* **Supplied passage**
Thanks to grant from Liberty Prairie Foundation, we received the funds to build a high tunnel, movable hoop house for growing tomatoes in spring 2018. Our tomatoes had been suffering from a fungal disease called blight from cool, damp weather, spread by wind and found in soil.
Up until now, my strategy for handling blight was 1) use landscape fabric or mulch to prevent possibly fungal contaminated soil from splashing onto leaves when it rained. 2) removing yellowing leaves as soon as I saw them and practicing good hygiene (washing hands to prevent spread from disease plant to healthy one and 3) plant blight resistant varieties. There are a handful of heirlooms reported to have some blight resistance (Matt’s Wild Cherry was my hands down best) as well as a number of hybrids. In the end though, I feel like our tomato season continued to be cut short by blight, rather than the cool weather in fall.
We chose a portable hoop house design with a gothic frame. The arched roof with a peak sheds snow better than the half circle shaped hoop houses. Our design instruction came from Johnnys Seeds website. Per their design, most of the hardware and framing pieces can be found at local home improvement stores, using pieces such as 3/4″ conduit and the 1 1/4″ bars found on the top of chainlink fences. Johnnys sells a jig to assist in bending this straight pieces into the appropriate curve.

* **Exercise data**

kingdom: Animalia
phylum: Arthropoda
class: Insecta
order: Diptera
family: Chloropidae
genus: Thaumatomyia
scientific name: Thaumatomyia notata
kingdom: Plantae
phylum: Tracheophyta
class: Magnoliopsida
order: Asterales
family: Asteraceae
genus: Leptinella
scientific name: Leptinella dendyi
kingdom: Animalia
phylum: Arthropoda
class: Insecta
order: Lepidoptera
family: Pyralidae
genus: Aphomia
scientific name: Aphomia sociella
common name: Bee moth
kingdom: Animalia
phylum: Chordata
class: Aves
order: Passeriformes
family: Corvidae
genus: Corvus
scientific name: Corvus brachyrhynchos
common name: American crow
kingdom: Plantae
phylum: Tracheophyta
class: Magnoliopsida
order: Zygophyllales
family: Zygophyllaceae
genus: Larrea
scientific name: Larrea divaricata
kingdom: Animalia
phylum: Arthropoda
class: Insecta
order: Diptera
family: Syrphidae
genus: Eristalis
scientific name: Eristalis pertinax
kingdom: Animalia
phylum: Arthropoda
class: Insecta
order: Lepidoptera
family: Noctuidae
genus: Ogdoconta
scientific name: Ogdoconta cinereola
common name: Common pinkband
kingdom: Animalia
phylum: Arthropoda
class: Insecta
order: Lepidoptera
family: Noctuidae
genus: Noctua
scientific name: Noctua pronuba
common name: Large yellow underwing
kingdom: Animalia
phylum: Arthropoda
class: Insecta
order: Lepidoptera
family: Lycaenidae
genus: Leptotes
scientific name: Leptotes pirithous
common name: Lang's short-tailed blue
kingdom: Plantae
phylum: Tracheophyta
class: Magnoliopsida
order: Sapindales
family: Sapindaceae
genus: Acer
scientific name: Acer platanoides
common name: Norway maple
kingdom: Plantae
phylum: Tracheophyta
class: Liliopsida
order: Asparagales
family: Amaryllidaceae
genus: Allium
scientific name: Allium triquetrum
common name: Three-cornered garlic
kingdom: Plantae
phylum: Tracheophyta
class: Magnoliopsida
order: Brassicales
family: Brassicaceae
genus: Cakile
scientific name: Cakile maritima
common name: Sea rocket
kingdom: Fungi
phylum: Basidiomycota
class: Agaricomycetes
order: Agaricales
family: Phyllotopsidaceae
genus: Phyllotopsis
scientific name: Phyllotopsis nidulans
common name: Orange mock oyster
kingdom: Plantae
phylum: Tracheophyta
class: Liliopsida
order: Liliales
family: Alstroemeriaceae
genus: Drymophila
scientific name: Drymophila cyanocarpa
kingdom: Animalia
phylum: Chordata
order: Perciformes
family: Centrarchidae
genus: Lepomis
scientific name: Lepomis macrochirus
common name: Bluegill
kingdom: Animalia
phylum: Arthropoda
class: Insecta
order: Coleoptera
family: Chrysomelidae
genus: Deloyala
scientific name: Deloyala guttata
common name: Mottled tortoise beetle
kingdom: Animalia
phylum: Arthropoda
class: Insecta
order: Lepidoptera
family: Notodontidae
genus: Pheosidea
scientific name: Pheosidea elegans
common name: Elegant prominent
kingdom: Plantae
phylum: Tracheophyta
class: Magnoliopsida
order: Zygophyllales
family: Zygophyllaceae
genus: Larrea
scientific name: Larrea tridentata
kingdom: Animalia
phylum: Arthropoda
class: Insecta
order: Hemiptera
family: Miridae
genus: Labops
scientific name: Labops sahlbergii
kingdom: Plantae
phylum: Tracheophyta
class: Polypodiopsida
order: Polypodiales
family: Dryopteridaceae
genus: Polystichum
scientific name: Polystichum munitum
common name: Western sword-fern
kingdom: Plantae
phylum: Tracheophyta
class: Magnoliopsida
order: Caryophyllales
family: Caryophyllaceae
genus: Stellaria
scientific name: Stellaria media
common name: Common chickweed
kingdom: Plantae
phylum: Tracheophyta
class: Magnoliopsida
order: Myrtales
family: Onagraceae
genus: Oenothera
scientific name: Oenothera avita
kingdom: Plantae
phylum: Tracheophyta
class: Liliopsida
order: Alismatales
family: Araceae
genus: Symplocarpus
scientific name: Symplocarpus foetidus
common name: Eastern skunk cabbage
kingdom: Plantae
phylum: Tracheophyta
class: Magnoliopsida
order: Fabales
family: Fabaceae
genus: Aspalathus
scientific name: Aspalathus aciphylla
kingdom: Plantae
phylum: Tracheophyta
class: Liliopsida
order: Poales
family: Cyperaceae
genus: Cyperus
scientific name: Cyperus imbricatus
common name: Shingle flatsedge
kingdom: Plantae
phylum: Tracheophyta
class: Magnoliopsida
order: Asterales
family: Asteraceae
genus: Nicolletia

* **Work instruction A**
In the hoop house account, which heirloom tomato does the writer call the best for blight resistance?
* **Work instruction B**
Continue the account of building the tomato hoop house from the point where it stops.

* **Exercise result A**
Matt’s Wild Cherry

* **Exercise result B**
I had a busy spring planned, but thankfully I had the help of two horticulture students from CLC! In a weekend, Sarah, Char and I transformed our stack of steel into a 14×16′ high tunnel hoop house. Tools required included a chop saw for cutting the steel, a vice for crimping ends, a grinder for smoothing cuts, and a drill.
Covering the hoop house required some extra hands from the highway department staff and a very, very calm day. We used earth anchors and eye hooks (later to be replaced with lashing straps) to secure the hoop house, combating some fierce winds on our open, exposed property.
Inside the hoop house, we spread a shade cloth for some extra shielding from the hot sun of summer. The rows were outfitted with 1/2″ drip irrigation line and connected to a timer to automate the watering process.
The paths were lined with landscape fabric and string trellis hung from cables overhead. Training tomatoes up a string requires judicious pruning. Choosing tomatoes that grow with less branching makes for a neater growing habit indoors. We used compostable tomato clips from Johnnys to secure the vine to the string.
Our tomatoes grew wonderfully and no blight was observed for the first time in 4 years.
Lessons learned with the hoop house:
–Anchor the hoop house better than you think you need to! The wind really moves the house around–even eye bolts that feel secure one minute, come loose the next. We had two mishaps that caused damage to the hoop house from wind, so we continue to evaluate our anchoring. For repairs in torn plastic, I am using Clear Gorilla Tape.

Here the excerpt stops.